Uses in Music Education

Several uses of MusicXML are currently active and others are under development in software for music education. Accompaniment systems, which help performers practice their parts by hearing the rest of the music in the piece, offer an apt example of those in use. MusicXML files can be read into version 2 of the capella playAlong program, which then produces an accompaniment CD that contains the score minus your part. Similarly, MusicXML files can be read into Finale in order to produce SmartMusic files. SmartMusic can track you as you play into a microphone attached to the computer, following your tempo changes, cadenzas, and fermatas.

Initiatives involving MusicXML are under development with a cluster of European educational programs that are associated with the Vemus tools made available by GRAME (Lyons, France). Collaborators are located in Greece, Sweden, Lithuania, Roumania, and Estonia, as well as France and Belgium. Another MusicXML program, MusicAlign, is in preliminary development in Belgium by Joachim Ganseman.

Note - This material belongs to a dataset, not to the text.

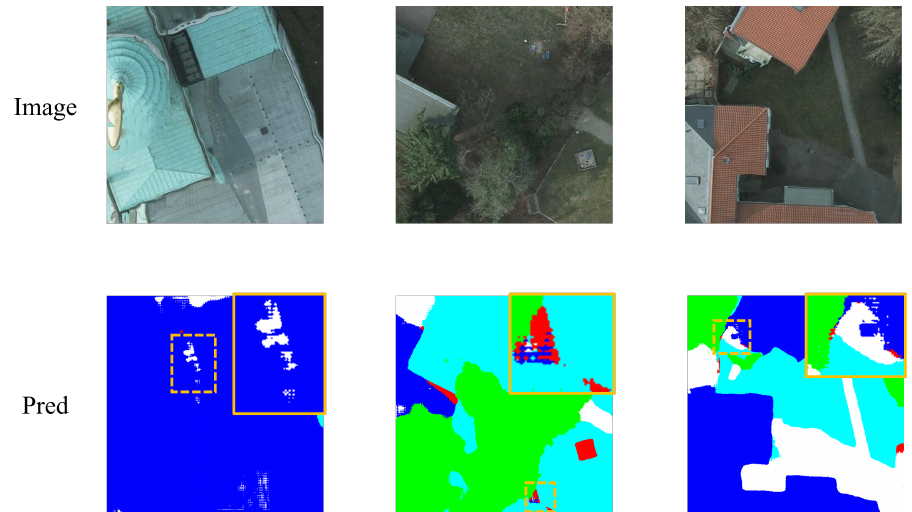
Figure 11. The failure cases of our proposed model. The failure parts are highlighted by the dashed yellow box, and the zoomed results are appended to the top right corner for better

Several projects are investigating the possible use of MusicXML to produce music in the different dialects of Braille used in the USA and Europe (Encelle, 2003; Kahlisch, Leopold, and Waldvogel, 2004; McCann and Milani, 2003). The KlavarScript program translates from MusicXML into Klavar notation or Klavarscribo, a format invented in the Netherlands in 1931 to provide an easier way to read music.